What is DuckDB to me?
It’s an extremely fast Database, which outperforms many distributed databases. It’s designed for a single node and that makes it the perfect candidate for simplifying the data science workflow.
DuckDB interacts very well with Apache Arrow and Parquet.
Why Kubernetes?
Because that’s my infrastructure for the ML Platform.
A bit of Theory…
I am using Kubernetes Deployment for this example but will publish a helm chart as well.
Created a Docker File
Integrated Apache Superset 1.5.2 , DuckDB 0.5.1 & duckdb-engine 0.6.4
Created a default Superset admin user
Created a Default DuckDB Database in Superset named DuckDB 😁
Inside the database config, added connect_args for DuckDB to interact with AWS S3.
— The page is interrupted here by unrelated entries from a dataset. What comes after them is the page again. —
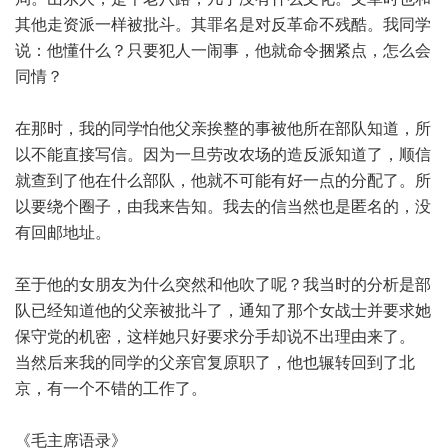
其他走资派一样被批斗。其罪名是对反革命不残酷。我同学
说：他懂什么？只要犯人一闹事，他就命令捆紧点，怎么会
同情？
在那时，我的同学怕他父亲挨整的事被他所在部队知道，所
以不能直接写信。因为一旦劳改农场的造反派知道了，顺信
就查到了他在什么部队，他就不可能有好一点的分配了。所
以要绕个圈子，由我来告知。我去的信当然也是匿名的，没
有回邮地址。
至于他的女朋友为什么突然和他吹了呢？我当时的分析是部
队已经知道他的父亲被批斗了，通知了那个女战士并要求她
保守党的机密，这样她只好要求分手却说不出理由来了。
当然后来我的同学的父亲官复原职了，他也辗转回到了北
京，有一个不错的工作了。
《毛主席语录》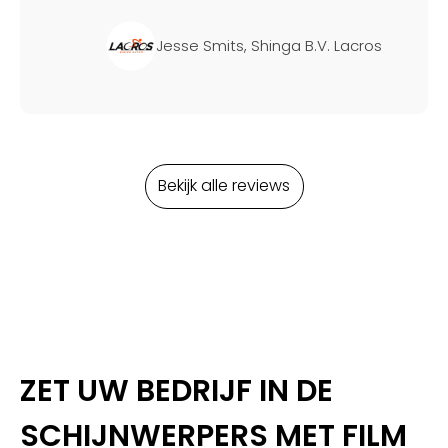
Jesse Smits, Shinga B.V. Lacros
Bekijk alle reviews
ZET UW BEDRIJF IN DE
SCHIJNWERPERS MET FILM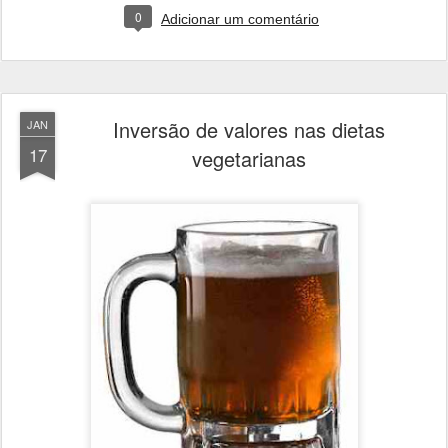
0
Adicionar um comentário
Inversão de valores nas dietas
JAN
17
vegetarianas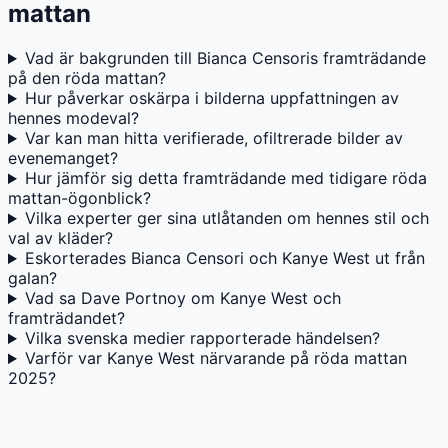
mattan
Vad är bakgrunden till Bianca Censoris framträdande
på den röda mattan?
Hur påverkar oskärpa i bilderna uppfattningen av
hennes modeval?
Var kan man hitta verifierade, ofiltrerade bilder av
evenemanget?
Hur jämför sig detta framträdande med tidigare röda
mattan-ögonblick?
Vilka experter ger sina utlåtanden om hennes stil och
val av kläder?
Eskorterades Bianca Censori och Kanye West ut från
galan?
Vad sa Dave Portnoy om Kanye West och
framträdandet?
Vilka svenska medier rapporterade händelsen?
Varför var Kanye West närvarande på röda mattan
2025?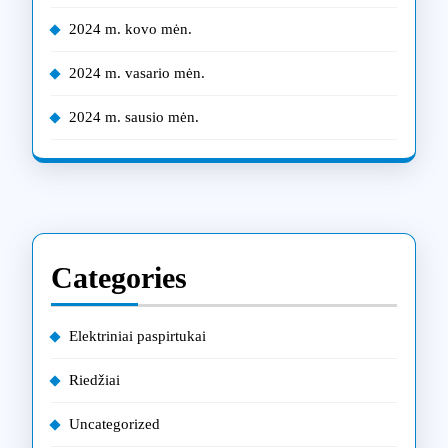
2024 m. kovo mėn.
2024 m. vasario mėn.
2024 m. sausio mėn.
Categories
Elektriniai paspirtukai
Riedžiai
Uncategorized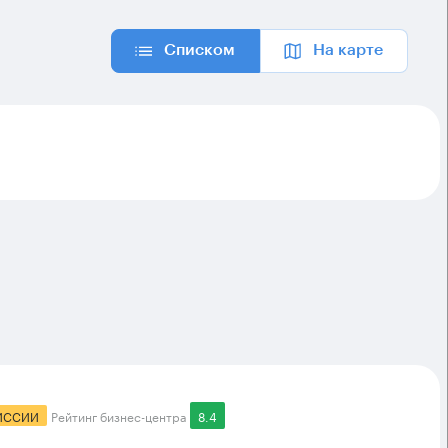
Списком
На карте
ИССИИ
Рейтинг бизнес-центра
8.4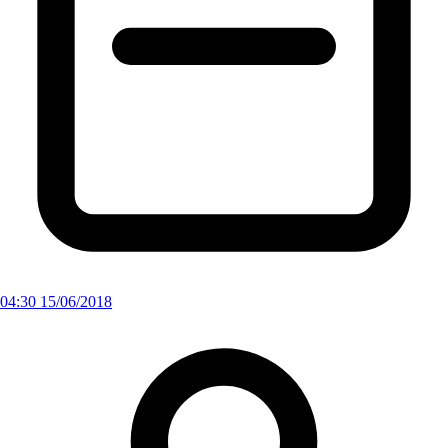
04:30 15/06/2018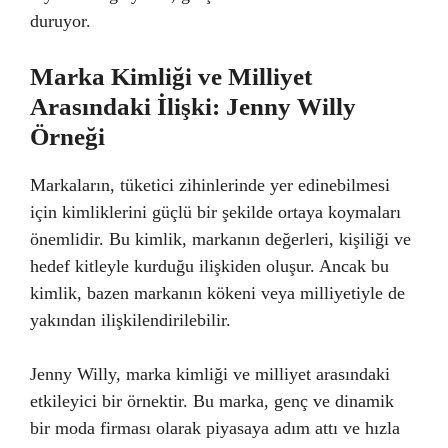
duruyor.
Marka Kimliği ve Milliyet
Arasındaki İlişki: Jenny Willy
Örneği
Markaların, tüketici zihinlerinde yer edinebilmesi
için kimliklerini güçlü bir şekilde ortaya koymaları
önemlidir. Bu kimlik, markanın değerleri, kişiliği ve
hedef kitleyle kurduğu ilişkiden oluşur. Ancak bu
kimlik, bazen markanın kökeni veya milliyetiyle de
yakından ilişkilendirilebilir.
Jenny Willy, marka kimliği ve milliyet arasındaki
etkileyici bir örnektir. Bu marka, genç ve dinamik
bir moda firması olarak piyasaya adım attı ve hızla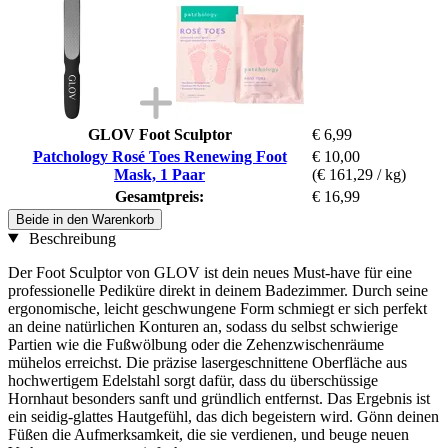
GLOV Foot Sculptor
€ 6,99
Patchology Rosé Toes Renewing Foot
€ 10,00
Mask, 1 Paar
(€ 161,29 / kg)
Gesamtpreis:
€ 16,99
Beide in den Warenkorb
Beschreibung
Der Foot Sculptor von GLOV ist dein neues Must-have für eine
professionelle Pediküre direkt in deinem Badezimmer. Durch seine
ergonomische, leicht geschwungene Form schmiegt er sich perfekt
an deine natürlichen Konturen an, sodass du selbst schwierige
Partien wie die Fußwölbung oder die Zehenzwischenräume
mühelos erreichst. Die präzise lasergeschnittene Oberfläche aus
hochwertigem Edelstahl sorgt dafür, dass du überschüssige
Hornhaut besonders sanft und gründlich entfernst. Das Ergebnis ist
ein seidig-glattes Hautgefühl, das dich begeistern wird. Gönn deinen
Füßen die Aufmerksamkeit, die sie verdienen, und beuge neuen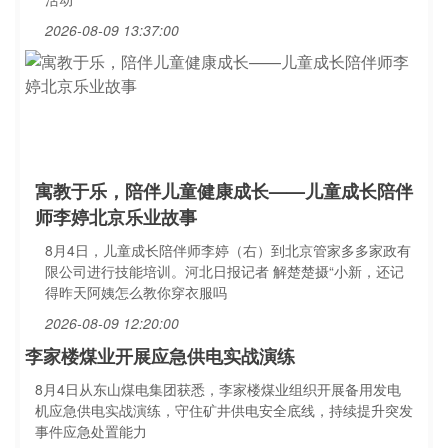
2026-08-09 13:37:00
寓教于乐，陪伴儿童健康成长——儿童成长陪伴
师李婷北京乐业故事
8月4日，儿童成长陪伴师李婷（右）到北京管家多多家政有
限公司进行技能培训。河北日报记者 解楚楚摄“小新，还记
得昨天阿姨怎么教你穿衣服吗
2026-08-09 12:20:00
李家楼煤业开展应急供电实战演练
8月4日从东山煤电集团获悉，李家楼煤业组织开展备用发电
机应急供电实战演练，守住矿井供电安全底线，持续提升突发
事件应急处置能力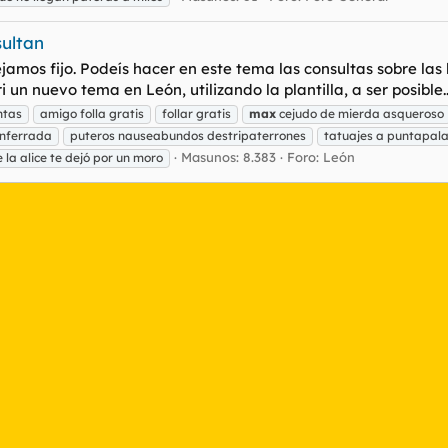
sultan
ejamos fijo. Podeís hacer en este tema las consultas sobre las
un nuevo tema en León, utilizando la plantilla, a ser posible..
ntas
amigo folla gratis
follar gratis
max
cejudo de mierda asqueroso
nferrada
puteros nauseabundos destripaterrones
tatuajes a puntapala
Masunos: 8.383
Foro:
León
 la alice te dejó por un moro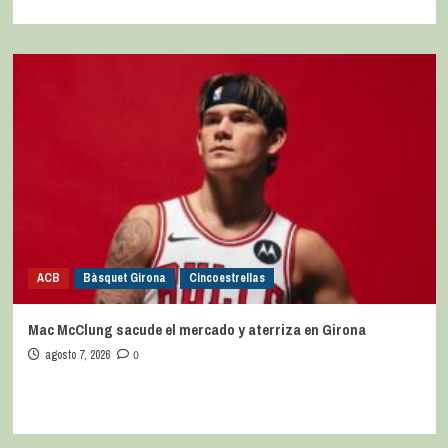
ACB
Bàsquet Girona
Cincoestrellas
Mac McClung sacude el mercado y aterriza en Girona
agosto 7, 2026
0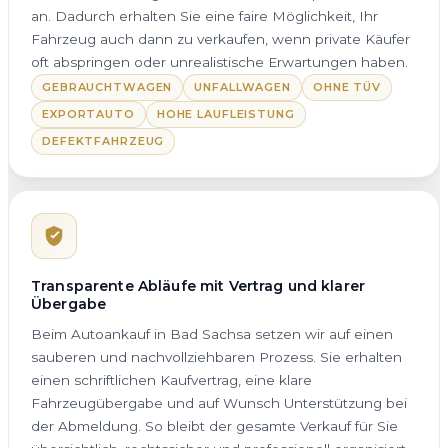
an. Dadurch erhalten Sie eine faire Möglichkeit, Ihr
Fahrzeug auch dann zu verkaufen, wenn private Käufer
oft abspringen oder unrealistische Erwartungen haben.
GEBRAUCHTWAGEN
UNFALLWAGEN
OHNE TÜV
EXPORTAUTO
HOHE LAUFLEISTUNG
DEFEKTFAHRZEUG
Transparente Abläufe mit Vertrag und klarer
Übergabe
Beim Autoankauf in Bad Sachsa setzen wir auf einen
sauberen und nachvollziehbaren Prozess. Sie erhalten
einen schriftlichen Kaufvertrag, eine klare
Fahrzeugübergabe und auf Wunsch Unterstützung bei
der Abmeldung. So bleibt der gesamte Verkauf für Sie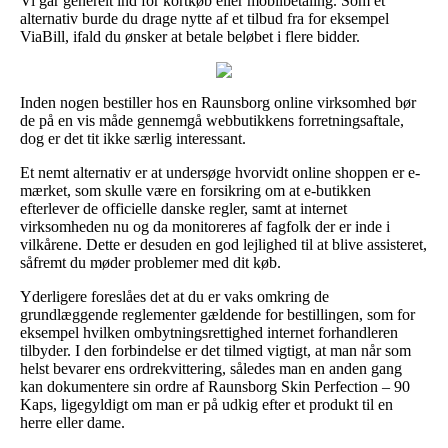
Vi går generelt ind for kortkøb eller mobilbetaling. Som et
alternativ burde du drage nytte af et tilbud fra for eksempel
ViaBill, ifald du ønsker at betale beløbet i flere bidder.
Inden nogen bestiller hos en Raunsborg online virksomhed bør
de på en vis måde gennemgå webbutikkens forretningsaftale,
dog er det tit ikke særlig interessant.
Et nemt alternativ er at undersøge hvorvidt online shoppen er e-
mærket, som skulle være en forsikring om at e-butikken
efterlever de officielle danske regler, samt at internet
virksomheden nu og da monitoreres af fagfolk der er inde i
vilkårene. Dette er desuden en god lejlighed til at blive assisteret,
såfremt du møder problemer med dit køb.
Yderligere foreslåes det at du er vaks omkring de
grundlæggende reglementer gældende for bestillingen, som for
eksempel hvilken ombytningsrettighed internet forhandleren
tilbyder. I den forbindelse er det tilmed vigtigt, at man når som
helst bevarer ens ordrekvittering, således man en anden gang
kan dokumentere sin ordre af Raunsborg Skin Perfection – 90
Kaps, ligegyldigt om man er på udkig efter et produkt til en
herre eller dame.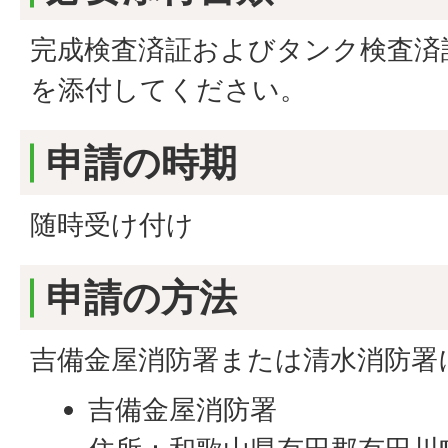
完成検査済証およびタンク検査済
を添付してください。
申請の時期
随時受け付け
申請の方法
吉備金屋消防署または清水消防署
吉備金屋消防署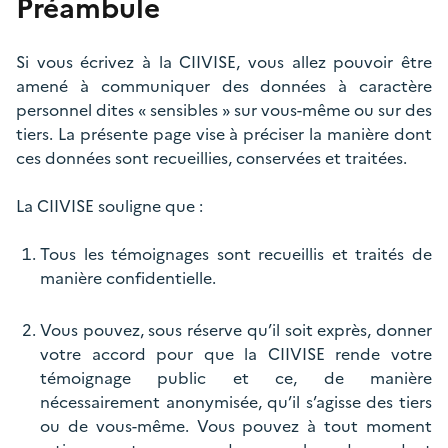
Préambule
Si vous écrivez à la CIIVISE, vous allez pouvoir être
amené à communiquer des données à caractère
personnel dites « sensibles » sur vous-même ou sur des
tiers. La présente page vise à préciser la manière dont
ces données sont recueillies, conservées et traitées.
La CIIVISE souligne que :
Tous les témoignages sont recueillis et traités de
manière confidentielle.
Vous pouvez, sous réserve qu’il soit exprès, donner
votre accord pour que la CIIVISE rende votre
témoignage public et ce, de manière
nécessairement anonymisée, qu’il s’agisse des tiers
ou de vous-même. Vous pouvez à tout moment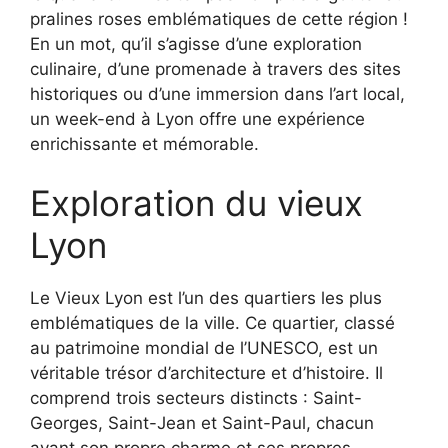
pralines roses emblématiques de cette région !
En un mot, qu’il s’agisse d’une exploration
culinaire, d’une promenade à travers des sites
historiques ou d’une immersion dans l’art local,
un week-end à Lyon offre une expérience
enrichissante et mémorable.
Exploration du vieux
Lyon
Le Vieux Lyon est l’un des quartiers les plus
emblématiques de la ville. Ce quartier, classé
au patrimoine mondial de l’UNESCO, est un
véritable trésor d’architecture et d’histoire. Il
comprend trois secteurs distincts : Saint-
Georges, Saint-Jean et Saint-Paul, chacun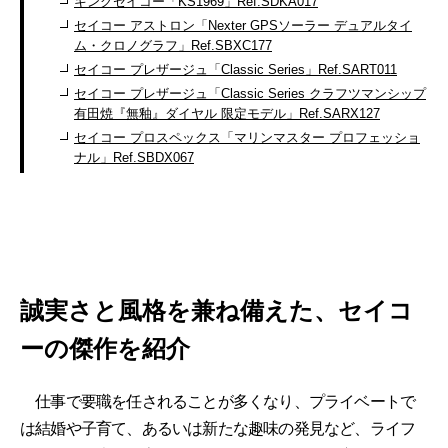
キングセイコー「KS1969」Ref.SDKA017
セイコー アストロン「Nexter GPSソーラー デュアルタイ
ム・クロノグラフ」Ref.SBXC177
セイコー プレザージュ「Classic Series」Ref.SART011
セイコー プレザージュ「Classic Series クラフツマンシップ
有田焼『無釉』ダイヤル 限定モデル」Ref.SARX127
セイコー プロスペックス「マリンマスター プロフェッショ
ナル」Ref.SBDX067
誠実さと風格を兼ね備えた、セイコ
ーの傑作を紹介
仕事で要職を任されることが多くなり、プライベートで
は結婚や子育て、あるいは新たな趣味の発見など、ライフ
The Deployment file has nothing special and can be found in this github.
Deployment
Check out the deployment_duckdb_bundle.yaml
Make the following changes, *if required
tolerations, serviceAccountName, Affinity, resources
Post Launch Pre-configuration
After successful deployment, you need to port forward on 8088.
The first time after deployment, the user will have to do some pre configurations manual steps
Superset (1.5.2) has a bug where a database configuration doesn’t detect Allow DML option
It is mandatory to install `httpfs` on the superset. Even after Pip, duckdb didn’t recognize and needed an explicit installation
Finally, need to apply connect_arg on the Database, if the user needs to access AWS S3 bucket or MinIO
Walkthrough
Use the world’s most secure password admin/admin
Go to Data > Databases and edit the DuckDB database
Advanced > Allow DML and Save
Go to SQL Lab > SQL Editor and Run INSTALL ‘httpfs‘
Now you are ready, technically you can already run queries on local files or if you copy data in your pod.
For blob storage, do the following. Go to Data > Database > Edit > Advanced and add connect_args
{ "connect_args": { "preload_extensions": [ "httpfs" ], "config": { "s3_endpoint": "s3.XXX.amazonaws.com", "s3_region": "us-east-2", "s3_access_key_id": "XXXXXX", "s3_secret_access_key": "XXXXXXXYYYYYYY", "s3_url_style": "path", "s3_use_ssl": "false" } } }
Explore Data
I am following this DuckDB Blog https://duckdb.org/2021/06/25/querying-parquet.html
Observation
DuckDB performs surprisingly fast on Blob storage as well, unless there is an absolute millisecond response time required.
create Table AS on S3 parquet data is very slow
Processing a few million records with 20+ columns (S3 parquet) runs smoothly on DuckDB
My Memory Requirements
CPU : 2
RAM: 30GB